19. April 2023, 18:31 Uhr

Bei einer Sondersitzung des Kreistages Görlitz zu den geplanten Flüchtlingsunterkünfte in Boxberg und Hirschfelde stellte sich Landrat Stephan Meyer den Fragen von Einwohnern. Viele Gegner der Heime nutzen die Gelegenheit, um ihre Kritik an den Plänen zu äußern. Andere warnten vor rechter Hetze. Landrat Meyer ging auf die Bedenken der Kritiker ein, betonte aber auch, dass er für Weltoffenheit stehe.

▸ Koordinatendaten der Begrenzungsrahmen
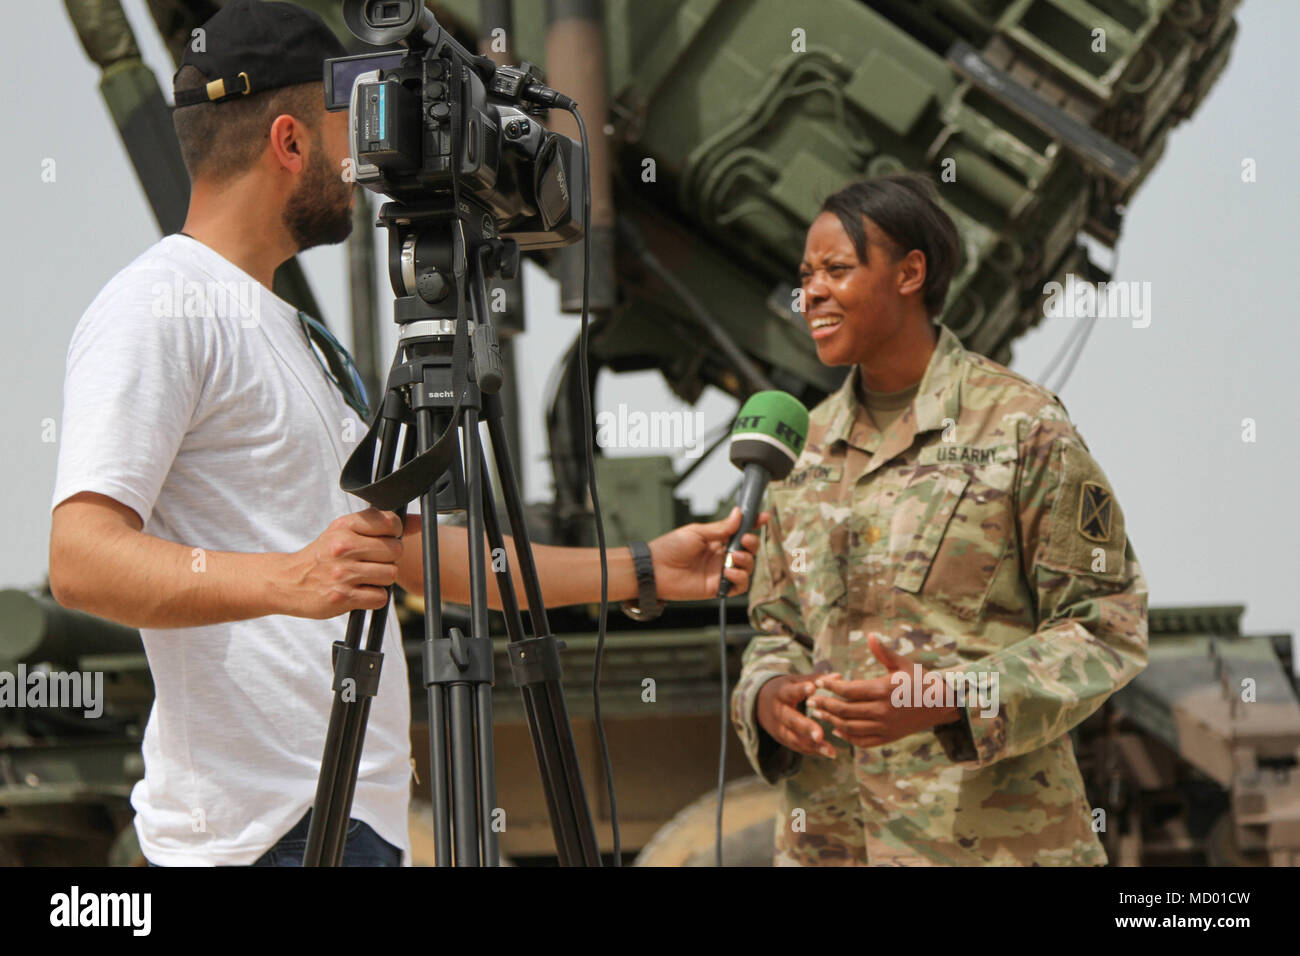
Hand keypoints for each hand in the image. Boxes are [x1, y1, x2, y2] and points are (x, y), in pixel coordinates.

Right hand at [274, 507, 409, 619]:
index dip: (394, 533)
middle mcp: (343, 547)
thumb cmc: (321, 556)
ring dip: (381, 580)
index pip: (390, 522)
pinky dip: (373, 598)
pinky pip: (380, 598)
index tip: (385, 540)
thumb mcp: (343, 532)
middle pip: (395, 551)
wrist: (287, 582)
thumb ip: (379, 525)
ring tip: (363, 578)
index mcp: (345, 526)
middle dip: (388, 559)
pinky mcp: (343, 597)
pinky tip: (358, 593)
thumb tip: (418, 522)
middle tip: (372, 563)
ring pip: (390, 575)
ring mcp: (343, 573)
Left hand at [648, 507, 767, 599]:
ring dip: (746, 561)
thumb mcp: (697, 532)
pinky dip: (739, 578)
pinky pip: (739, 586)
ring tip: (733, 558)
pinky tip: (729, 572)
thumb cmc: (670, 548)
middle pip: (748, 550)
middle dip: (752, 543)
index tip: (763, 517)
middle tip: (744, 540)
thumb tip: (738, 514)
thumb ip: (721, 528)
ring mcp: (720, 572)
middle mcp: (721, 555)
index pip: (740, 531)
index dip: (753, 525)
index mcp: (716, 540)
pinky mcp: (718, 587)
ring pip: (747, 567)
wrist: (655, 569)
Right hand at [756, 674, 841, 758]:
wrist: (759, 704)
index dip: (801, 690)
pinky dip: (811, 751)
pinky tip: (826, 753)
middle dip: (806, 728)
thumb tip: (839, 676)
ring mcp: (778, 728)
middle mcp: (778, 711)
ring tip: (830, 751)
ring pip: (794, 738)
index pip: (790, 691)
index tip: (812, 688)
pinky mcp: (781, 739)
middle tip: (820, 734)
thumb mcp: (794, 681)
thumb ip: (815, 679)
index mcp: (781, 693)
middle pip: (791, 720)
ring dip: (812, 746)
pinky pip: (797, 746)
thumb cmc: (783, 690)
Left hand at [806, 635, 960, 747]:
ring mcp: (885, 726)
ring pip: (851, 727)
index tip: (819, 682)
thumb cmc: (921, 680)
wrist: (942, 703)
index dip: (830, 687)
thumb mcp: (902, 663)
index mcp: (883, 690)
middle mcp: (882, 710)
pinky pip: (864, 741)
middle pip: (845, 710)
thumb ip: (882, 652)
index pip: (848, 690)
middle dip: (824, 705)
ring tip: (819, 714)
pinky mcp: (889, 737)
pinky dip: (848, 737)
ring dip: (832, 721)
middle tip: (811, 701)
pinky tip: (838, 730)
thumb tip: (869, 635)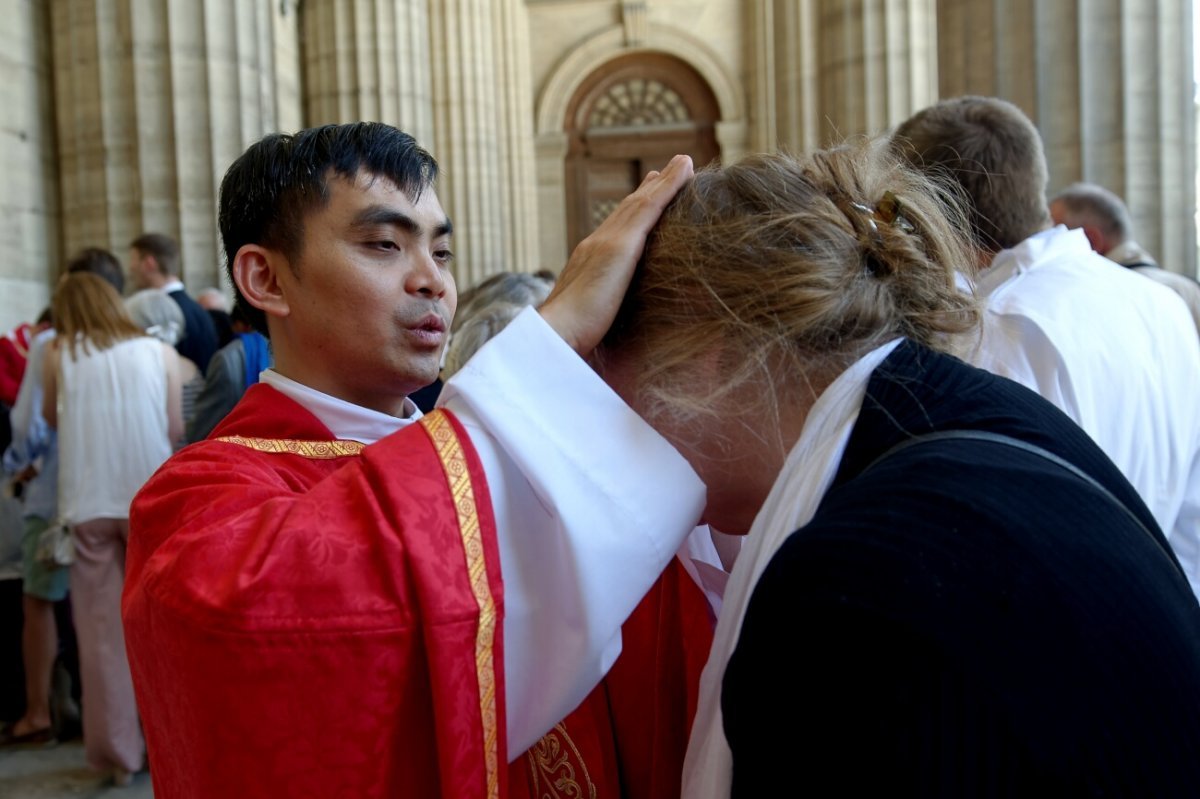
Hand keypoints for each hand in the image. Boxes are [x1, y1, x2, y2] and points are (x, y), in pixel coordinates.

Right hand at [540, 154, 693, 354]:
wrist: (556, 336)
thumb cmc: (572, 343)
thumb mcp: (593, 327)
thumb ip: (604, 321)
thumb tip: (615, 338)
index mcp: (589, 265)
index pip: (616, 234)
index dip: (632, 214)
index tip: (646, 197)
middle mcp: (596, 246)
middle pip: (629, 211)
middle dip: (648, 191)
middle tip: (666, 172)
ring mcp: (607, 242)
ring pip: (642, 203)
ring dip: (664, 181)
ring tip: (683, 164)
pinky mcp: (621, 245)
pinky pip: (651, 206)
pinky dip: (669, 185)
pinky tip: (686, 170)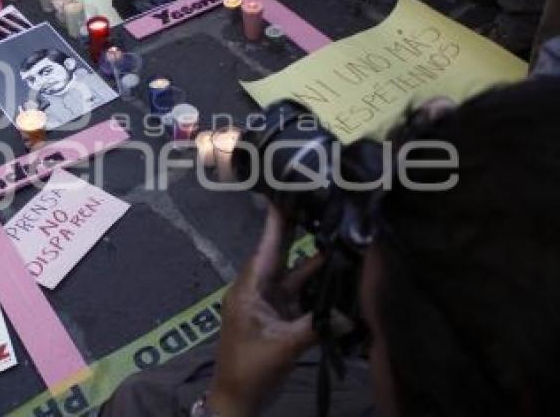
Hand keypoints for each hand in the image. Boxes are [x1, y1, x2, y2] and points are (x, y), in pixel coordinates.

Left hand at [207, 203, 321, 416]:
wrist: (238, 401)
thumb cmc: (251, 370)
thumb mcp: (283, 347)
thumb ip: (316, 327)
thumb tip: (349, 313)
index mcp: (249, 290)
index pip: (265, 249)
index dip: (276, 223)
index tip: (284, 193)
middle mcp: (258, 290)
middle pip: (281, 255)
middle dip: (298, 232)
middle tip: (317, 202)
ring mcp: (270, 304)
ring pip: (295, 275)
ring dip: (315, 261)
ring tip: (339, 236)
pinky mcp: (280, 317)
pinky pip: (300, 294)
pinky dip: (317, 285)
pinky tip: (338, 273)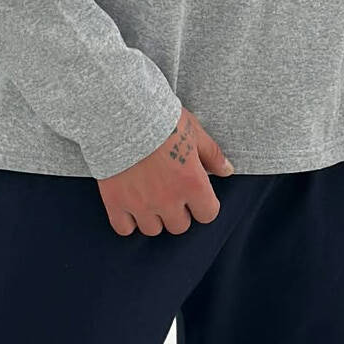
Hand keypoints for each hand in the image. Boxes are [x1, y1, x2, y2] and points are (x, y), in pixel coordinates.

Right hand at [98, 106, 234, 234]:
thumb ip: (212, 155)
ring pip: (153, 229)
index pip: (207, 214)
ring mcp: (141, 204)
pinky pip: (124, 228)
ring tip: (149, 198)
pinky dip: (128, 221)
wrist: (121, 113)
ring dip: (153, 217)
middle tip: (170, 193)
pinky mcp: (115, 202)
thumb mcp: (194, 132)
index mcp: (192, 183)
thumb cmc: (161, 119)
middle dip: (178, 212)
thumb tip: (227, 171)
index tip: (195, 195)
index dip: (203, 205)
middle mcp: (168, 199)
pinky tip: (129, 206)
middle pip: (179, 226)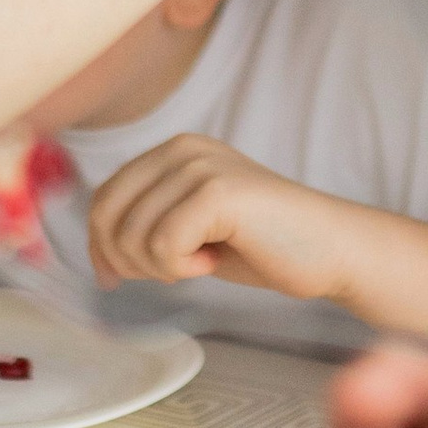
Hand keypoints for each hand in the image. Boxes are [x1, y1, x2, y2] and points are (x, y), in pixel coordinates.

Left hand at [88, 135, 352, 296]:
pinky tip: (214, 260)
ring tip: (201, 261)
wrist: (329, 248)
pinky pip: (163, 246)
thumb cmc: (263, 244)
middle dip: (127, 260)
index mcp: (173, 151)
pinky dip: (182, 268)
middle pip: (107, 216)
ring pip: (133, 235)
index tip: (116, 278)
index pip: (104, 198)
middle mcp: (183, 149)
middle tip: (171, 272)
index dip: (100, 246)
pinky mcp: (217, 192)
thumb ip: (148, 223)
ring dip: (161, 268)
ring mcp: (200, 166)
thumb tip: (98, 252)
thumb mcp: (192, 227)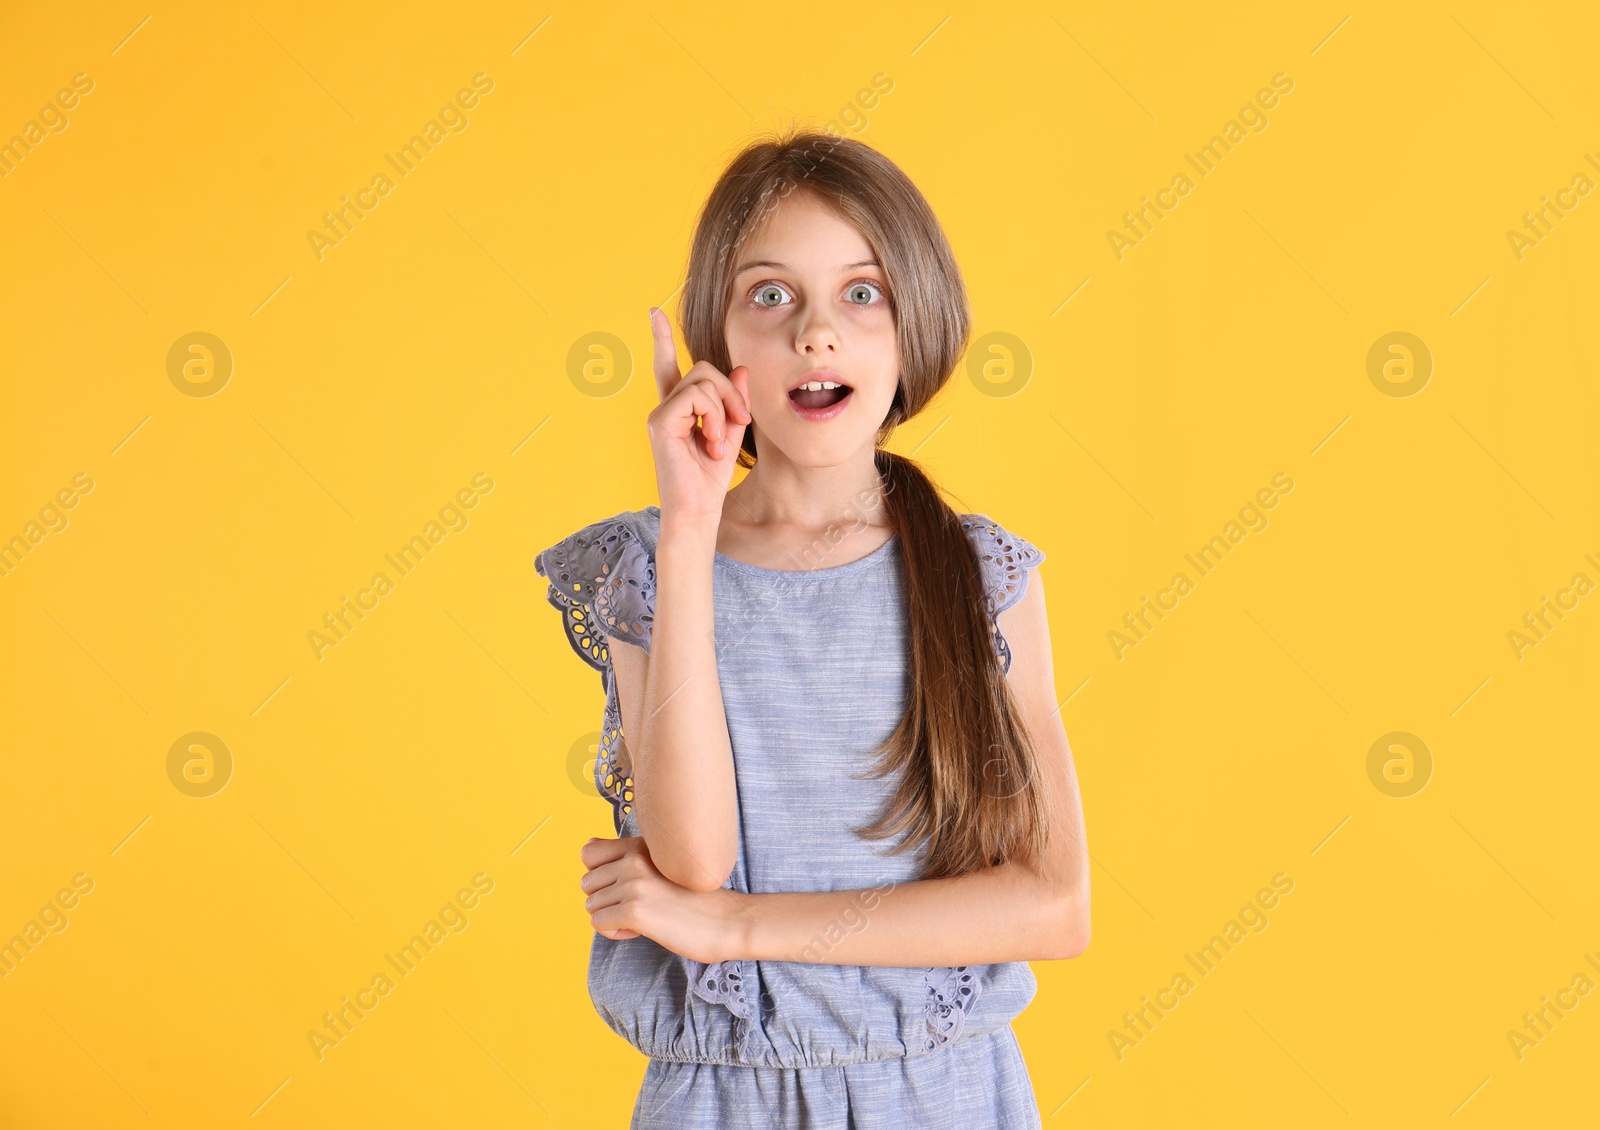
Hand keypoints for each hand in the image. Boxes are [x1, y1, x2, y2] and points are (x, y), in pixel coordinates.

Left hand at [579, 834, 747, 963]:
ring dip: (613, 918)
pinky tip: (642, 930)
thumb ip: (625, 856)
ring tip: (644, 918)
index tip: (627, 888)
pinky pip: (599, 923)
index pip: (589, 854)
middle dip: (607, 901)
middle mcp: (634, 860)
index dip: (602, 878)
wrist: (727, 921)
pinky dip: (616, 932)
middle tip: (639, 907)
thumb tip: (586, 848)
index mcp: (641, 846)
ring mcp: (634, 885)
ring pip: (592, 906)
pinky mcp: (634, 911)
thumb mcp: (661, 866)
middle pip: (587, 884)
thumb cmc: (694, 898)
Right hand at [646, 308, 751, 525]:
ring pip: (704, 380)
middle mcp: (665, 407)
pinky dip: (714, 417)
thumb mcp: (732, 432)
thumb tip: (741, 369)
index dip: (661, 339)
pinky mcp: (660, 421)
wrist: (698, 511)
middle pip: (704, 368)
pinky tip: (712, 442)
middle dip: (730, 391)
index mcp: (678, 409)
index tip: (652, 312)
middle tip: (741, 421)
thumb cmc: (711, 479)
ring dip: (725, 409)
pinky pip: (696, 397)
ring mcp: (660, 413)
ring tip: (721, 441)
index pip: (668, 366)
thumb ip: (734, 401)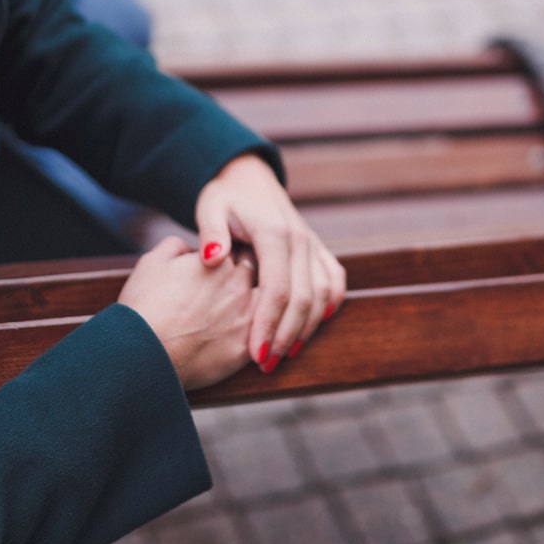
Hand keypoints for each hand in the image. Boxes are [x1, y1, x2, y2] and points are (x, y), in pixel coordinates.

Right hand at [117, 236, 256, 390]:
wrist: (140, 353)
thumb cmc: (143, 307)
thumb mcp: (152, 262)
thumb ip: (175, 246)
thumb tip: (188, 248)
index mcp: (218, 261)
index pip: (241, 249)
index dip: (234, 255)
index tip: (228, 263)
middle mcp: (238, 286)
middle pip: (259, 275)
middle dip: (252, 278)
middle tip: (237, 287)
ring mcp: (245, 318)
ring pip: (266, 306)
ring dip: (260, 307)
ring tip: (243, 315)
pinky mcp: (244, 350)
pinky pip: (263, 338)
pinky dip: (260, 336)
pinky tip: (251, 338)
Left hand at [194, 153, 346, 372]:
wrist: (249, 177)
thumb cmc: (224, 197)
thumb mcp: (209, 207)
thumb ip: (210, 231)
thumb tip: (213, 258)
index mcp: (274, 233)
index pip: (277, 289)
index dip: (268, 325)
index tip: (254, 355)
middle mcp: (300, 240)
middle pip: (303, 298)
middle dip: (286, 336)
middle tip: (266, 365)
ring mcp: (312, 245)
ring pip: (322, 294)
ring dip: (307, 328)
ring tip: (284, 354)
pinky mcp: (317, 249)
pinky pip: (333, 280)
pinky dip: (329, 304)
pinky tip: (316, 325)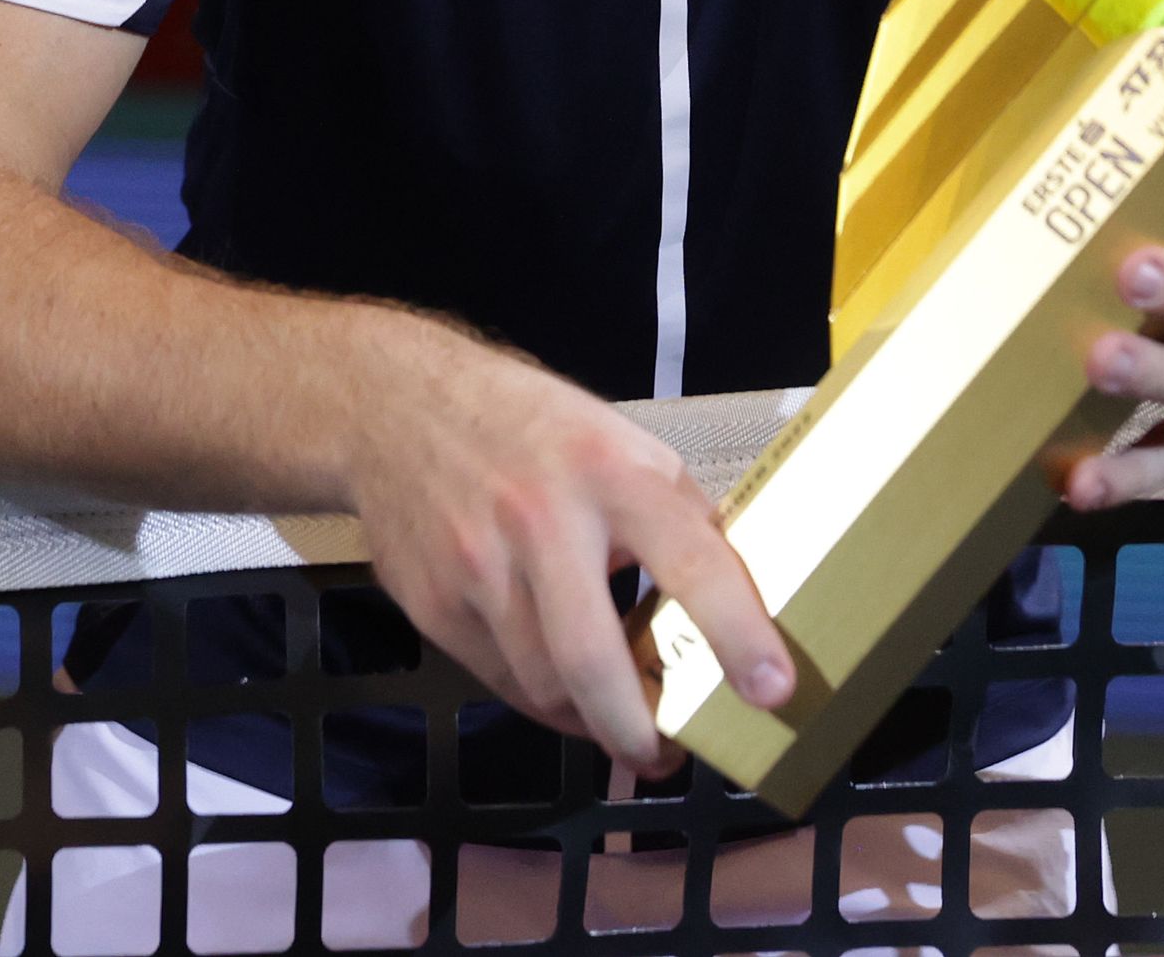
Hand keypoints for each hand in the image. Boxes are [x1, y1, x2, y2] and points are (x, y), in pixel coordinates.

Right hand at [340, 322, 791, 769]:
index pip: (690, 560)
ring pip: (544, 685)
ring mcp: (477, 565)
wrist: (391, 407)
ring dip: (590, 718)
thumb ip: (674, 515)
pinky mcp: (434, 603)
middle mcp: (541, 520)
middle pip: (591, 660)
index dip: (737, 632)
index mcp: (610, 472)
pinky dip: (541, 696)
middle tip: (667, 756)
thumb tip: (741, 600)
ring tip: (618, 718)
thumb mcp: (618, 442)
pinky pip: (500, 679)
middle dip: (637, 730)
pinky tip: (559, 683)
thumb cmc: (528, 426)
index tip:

▸ Aufgabe
In welchen beiden Orten sind laut dem untersuchten Text Flüchtlingsunterkünfte geplant? Die Datensätze sind eigenständiges Material.

▸ Antwort
Boxberg und Hirschfelde.